■ Job item ■
Report only how many lines in the material contain "montaña".
◆ ◆ ◆ ◆ ◆
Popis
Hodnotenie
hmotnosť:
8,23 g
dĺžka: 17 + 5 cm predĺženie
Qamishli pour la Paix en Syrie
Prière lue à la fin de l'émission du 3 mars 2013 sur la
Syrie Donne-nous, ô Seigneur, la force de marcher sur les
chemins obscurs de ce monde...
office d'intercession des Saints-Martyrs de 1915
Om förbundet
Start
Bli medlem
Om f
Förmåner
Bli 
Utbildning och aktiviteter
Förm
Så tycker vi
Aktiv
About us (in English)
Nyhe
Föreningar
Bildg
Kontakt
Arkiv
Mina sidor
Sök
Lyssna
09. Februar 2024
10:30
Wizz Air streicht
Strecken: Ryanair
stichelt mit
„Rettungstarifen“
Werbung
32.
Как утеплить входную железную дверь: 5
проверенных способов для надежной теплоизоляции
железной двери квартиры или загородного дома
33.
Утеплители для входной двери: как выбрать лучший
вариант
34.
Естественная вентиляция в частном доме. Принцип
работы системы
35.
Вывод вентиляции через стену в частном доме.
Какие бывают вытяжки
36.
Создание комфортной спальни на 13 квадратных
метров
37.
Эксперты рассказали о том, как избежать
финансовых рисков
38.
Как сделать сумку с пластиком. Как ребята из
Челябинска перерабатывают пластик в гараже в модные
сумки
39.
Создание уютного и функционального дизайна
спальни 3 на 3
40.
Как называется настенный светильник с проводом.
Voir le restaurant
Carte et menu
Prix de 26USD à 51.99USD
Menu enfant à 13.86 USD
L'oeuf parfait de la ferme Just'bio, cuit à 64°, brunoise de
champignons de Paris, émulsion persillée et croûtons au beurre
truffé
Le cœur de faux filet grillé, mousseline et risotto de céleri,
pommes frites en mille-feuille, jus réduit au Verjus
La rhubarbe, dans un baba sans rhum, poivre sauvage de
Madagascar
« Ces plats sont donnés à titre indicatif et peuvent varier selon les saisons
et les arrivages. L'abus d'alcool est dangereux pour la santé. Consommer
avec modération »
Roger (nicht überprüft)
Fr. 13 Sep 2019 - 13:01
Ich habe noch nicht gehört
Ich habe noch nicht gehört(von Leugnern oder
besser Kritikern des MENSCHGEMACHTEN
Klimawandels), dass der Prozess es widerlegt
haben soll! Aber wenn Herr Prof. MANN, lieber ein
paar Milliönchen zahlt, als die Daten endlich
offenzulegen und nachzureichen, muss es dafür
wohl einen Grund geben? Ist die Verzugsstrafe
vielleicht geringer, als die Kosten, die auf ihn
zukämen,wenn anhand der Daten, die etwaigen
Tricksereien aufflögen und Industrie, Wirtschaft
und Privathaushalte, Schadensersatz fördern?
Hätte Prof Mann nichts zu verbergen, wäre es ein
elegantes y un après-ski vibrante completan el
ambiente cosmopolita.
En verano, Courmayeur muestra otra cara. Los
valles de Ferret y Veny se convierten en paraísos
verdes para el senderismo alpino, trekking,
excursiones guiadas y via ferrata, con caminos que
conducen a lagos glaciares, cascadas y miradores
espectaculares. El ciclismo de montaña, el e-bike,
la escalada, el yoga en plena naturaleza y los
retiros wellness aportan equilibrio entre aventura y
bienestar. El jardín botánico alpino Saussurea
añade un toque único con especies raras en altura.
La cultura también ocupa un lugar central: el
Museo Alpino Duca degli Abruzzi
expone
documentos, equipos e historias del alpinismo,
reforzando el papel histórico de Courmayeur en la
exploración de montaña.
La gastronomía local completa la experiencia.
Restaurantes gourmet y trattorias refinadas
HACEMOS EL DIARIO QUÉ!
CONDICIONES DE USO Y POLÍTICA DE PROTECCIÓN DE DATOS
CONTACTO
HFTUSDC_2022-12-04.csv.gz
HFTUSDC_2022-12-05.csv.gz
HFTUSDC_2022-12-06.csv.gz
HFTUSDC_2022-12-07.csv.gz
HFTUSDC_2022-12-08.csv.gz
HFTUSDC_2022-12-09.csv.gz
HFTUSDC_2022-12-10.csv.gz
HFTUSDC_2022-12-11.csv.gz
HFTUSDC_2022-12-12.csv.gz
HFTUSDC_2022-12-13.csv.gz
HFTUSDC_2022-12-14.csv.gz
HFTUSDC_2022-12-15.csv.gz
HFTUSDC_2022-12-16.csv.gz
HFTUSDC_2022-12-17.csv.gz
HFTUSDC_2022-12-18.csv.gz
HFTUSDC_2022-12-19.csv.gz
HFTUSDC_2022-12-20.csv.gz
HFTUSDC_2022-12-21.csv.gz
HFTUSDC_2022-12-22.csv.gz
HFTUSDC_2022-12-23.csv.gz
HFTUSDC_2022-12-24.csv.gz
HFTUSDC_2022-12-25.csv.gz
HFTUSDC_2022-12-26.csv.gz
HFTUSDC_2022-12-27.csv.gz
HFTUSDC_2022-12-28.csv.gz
◆ ◆ ◆ ◆ ◆
■ Solution for this exercise ■
2